#### [TASK STATEMENT]
Below are the records; give again exactly the line with "và các loại tiền kỹ thuật số chưa được pháp luật", the line with "YÊU SÁCH ĐỘC", and each line that lies between them, and nothing besides.

#### [DATA FOR REVIEW]

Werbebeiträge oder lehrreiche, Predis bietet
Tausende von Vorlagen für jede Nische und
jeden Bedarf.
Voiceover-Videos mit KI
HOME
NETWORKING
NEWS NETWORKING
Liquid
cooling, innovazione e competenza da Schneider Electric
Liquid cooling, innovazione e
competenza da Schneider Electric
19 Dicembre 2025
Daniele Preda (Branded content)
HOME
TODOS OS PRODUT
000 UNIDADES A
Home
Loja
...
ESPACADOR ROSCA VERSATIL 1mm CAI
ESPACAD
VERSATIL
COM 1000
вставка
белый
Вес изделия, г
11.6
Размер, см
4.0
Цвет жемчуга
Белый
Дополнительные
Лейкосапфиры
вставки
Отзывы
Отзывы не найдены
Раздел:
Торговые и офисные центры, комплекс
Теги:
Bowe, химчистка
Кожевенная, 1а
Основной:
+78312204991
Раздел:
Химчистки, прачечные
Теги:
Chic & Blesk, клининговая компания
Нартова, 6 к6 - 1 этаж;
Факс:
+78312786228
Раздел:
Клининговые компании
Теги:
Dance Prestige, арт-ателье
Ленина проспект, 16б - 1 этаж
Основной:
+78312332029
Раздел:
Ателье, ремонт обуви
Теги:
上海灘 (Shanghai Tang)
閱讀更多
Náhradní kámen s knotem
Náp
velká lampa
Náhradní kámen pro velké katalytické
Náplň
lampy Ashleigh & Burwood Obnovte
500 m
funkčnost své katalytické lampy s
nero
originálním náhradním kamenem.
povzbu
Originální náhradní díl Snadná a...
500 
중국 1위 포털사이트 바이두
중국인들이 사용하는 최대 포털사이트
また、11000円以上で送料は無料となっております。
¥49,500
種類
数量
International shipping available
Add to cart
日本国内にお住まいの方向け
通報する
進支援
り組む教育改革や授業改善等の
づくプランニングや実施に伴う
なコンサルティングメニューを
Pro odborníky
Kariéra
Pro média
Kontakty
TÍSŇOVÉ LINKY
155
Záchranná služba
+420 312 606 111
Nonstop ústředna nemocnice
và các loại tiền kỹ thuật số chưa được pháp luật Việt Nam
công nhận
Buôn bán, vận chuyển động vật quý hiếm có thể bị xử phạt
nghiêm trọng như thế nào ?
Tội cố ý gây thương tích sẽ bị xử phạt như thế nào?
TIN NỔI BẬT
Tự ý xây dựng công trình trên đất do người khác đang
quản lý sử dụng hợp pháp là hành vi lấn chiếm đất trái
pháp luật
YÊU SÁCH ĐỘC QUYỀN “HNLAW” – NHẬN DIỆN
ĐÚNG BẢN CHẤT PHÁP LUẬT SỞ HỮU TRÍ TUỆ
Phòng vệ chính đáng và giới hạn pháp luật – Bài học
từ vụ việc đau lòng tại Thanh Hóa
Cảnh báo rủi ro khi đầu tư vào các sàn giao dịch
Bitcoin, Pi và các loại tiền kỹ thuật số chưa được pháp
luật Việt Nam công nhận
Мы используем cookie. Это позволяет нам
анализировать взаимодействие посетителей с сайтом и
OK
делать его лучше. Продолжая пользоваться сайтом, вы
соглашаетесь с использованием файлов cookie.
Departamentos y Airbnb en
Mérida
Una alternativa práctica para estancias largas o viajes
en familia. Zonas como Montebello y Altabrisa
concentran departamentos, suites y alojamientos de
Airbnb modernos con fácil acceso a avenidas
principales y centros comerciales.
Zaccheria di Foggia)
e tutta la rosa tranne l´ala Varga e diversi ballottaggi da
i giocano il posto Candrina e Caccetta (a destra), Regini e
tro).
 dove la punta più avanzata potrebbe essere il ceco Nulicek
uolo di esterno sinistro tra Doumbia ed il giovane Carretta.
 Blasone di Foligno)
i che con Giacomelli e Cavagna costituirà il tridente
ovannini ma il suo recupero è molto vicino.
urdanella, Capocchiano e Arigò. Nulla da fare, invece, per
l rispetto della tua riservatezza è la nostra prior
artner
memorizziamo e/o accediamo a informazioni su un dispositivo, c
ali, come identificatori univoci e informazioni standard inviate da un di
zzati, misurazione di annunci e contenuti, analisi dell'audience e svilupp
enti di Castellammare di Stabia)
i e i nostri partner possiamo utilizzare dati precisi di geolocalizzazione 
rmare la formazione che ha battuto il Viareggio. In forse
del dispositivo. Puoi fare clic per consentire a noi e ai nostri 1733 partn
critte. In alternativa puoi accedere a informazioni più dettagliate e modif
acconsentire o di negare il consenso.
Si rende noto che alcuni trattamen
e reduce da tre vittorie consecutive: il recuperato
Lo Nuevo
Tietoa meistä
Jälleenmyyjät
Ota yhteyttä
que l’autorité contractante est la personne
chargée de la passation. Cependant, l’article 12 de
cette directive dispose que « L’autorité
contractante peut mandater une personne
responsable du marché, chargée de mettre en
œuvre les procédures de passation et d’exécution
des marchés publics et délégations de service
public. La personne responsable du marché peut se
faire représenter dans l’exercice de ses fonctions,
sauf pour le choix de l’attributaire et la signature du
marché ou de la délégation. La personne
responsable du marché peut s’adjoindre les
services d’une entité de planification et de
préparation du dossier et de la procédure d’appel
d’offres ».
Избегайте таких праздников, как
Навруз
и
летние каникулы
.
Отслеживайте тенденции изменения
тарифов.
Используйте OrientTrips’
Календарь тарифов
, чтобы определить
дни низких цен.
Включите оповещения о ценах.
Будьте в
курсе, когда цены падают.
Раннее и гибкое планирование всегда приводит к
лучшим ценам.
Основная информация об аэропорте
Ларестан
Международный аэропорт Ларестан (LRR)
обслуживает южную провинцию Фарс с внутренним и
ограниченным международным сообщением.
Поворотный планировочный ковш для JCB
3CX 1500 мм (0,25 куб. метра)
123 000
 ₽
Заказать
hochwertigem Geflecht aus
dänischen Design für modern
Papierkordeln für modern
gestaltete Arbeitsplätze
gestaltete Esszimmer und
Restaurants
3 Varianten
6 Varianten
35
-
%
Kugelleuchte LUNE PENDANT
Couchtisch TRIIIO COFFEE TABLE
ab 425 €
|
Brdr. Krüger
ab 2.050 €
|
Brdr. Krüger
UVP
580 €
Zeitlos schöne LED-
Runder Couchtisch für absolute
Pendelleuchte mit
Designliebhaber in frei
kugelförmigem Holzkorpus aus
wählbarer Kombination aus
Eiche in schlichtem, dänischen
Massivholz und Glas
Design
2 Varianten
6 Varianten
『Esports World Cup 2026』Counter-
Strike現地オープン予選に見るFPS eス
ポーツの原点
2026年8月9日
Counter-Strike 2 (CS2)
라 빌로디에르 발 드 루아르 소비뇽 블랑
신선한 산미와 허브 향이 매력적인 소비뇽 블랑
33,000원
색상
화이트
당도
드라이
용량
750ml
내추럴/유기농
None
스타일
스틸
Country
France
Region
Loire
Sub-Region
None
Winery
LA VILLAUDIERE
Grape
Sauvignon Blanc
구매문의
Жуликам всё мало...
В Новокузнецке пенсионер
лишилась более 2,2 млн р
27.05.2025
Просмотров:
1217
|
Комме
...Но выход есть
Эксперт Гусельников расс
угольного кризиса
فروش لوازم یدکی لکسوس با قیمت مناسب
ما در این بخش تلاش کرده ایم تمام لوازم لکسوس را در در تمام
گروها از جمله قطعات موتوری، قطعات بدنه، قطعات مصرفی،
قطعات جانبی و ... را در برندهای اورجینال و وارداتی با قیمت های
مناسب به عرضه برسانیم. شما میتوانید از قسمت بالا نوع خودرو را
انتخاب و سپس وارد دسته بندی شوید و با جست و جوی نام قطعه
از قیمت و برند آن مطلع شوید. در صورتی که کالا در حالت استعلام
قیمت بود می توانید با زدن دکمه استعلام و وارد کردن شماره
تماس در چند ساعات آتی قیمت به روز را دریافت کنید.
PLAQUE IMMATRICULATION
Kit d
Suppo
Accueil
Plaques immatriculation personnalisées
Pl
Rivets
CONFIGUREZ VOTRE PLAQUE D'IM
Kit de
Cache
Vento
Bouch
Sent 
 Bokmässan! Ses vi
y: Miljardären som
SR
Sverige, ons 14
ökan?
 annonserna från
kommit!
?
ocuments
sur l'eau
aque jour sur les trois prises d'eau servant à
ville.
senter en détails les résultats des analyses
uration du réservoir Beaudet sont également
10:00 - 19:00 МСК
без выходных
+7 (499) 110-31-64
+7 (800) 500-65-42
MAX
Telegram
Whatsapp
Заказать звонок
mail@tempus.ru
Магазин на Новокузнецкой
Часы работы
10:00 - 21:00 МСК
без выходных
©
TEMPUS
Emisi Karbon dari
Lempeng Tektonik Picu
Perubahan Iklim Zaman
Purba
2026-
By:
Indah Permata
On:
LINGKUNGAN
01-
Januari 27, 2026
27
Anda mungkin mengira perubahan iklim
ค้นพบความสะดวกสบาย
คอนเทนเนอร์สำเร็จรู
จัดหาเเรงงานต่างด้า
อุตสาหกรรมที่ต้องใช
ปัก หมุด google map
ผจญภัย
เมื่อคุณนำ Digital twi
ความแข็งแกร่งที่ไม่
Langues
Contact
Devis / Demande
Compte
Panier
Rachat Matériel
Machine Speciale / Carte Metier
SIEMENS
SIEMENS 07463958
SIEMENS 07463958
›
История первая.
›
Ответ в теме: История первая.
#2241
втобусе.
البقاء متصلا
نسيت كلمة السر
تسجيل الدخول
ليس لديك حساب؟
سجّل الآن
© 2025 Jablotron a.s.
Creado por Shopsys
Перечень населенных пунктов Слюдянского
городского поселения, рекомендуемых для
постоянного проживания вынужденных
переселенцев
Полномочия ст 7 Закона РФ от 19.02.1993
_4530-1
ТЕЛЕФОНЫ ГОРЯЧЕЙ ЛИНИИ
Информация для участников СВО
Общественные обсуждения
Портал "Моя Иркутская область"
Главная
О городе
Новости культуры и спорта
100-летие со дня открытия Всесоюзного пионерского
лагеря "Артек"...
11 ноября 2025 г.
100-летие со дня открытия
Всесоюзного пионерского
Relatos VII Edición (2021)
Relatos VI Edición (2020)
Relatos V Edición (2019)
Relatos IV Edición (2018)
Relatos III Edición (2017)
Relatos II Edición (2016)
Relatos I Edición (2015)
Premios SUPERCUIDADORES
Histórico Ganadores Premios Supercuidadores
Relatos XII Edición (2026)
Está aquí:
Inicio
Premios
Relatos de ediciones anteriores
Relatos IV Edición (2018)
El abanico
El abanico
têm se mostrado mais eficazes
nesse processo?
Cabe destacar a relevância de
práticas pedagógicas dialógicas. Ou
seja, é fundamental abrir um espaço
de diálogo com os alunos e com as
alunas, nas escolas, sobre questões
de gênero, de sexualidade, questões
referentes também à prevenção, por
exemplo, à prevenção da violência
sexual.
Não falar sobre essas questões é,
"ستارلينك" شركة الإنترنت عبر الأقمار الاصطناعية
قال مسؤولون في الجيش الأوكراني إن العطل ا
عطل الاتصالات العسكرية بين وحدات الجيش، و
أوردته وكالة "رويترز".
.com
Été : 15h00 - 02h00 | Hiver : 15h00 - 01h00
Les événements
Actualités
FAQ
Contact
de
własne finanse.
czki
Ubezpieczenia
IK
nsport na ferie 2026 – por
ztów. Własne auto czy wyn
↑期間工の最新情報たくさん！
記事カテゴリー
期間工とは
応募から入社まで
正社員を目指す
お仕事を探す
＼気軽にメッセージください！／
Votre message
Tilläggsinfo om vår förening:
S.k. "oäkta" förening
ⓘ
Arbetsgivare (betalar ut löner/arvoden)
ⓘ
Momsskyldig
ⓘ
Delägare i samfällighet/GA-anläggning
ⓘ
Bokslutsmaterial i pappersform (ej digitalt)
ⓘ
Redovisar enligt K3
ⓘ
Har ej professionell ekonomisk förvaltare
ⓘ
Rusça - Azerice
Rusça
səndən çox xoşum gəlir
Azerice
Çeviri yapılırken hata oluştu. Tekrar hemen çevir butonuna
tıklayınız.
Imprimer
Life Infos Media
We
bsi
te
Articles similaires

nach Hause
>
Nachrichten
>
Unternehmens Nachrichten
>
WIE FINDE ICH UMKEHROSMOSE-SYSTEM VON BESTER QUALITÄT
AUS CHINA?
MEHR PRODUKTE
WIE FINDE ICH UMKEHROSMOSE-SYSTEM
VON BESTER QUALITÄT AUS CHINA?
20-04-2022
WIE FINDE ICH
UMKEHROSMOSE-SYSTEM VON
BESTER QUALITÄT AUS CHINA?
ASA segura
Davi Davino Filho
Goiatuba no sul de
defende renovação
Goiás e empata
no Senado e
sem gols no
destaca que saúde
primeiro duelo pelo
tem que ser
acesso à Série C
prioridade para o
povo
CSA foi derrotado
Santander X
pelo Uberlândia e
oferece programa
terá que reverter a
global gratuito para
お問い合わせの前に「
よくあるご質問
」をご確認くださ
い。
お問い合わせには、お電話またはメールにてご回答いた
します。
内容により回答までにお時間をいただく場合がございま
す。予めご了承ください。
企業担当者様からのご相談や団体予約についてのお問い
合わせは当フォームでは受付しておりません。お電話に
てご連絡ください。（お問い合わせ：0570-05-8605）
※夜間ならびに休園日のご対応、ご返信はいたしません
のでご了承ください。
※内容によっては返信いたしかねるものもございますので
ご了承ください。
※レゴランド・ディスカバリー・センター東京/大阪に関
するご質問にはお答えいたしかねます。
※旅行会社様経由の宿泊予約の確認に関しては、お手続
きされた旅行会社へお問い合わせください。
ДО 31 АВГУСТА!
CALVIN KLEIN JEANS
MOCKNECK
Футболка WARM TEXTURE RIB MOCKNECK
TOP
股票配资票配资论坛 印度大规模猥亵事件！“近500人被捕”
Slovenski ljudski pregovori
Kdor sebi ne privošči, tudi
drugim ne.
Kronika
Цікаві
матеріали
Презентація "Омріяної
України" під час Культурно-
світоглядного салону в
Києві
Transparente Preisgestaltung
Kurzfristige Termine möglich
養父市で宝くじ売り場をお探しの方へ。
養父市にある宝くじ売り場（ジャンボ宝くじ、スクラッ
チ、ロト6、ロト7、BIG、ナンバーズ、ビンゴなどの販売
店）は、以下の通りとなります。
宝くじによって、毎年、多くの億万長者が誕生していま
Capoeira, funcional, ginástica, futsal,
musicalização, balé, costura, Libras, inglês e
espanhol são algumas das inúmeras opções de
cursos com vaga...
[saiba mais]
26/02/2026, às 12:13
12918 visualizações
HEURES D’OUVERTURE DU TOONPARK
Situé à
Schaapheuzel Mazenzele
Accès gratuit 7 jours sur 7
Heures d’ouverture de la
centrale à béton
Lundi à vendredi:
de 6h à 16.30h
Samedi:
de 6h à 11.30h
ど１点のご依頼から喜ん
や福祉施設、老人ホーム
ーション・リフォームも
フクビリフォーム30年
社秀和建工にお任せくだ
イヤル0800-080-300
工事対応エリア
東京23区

#### [ANSWER BOX]
và các loại tiền kỹ thuật số chưa được pháp luật Việt Nam
công nhận
Buôn bán, vận chuyển động vật quý hiếm có thể bị xử phạt
nghiêm trọng như thế nào ?
Tội cố ý gây thương tích sẽ bị xử phạt như thế nào?
TIN NỔI BẬT
Tự ý xây dựng công trình trên đất do người khác đang
quản lý sử dụng hợp pháp là hành vi lấn chiếm đất trái
pháp luật
YÊU SÁCH ĐỘC QUYỀN “HNLAW” – NHẬN DIỆN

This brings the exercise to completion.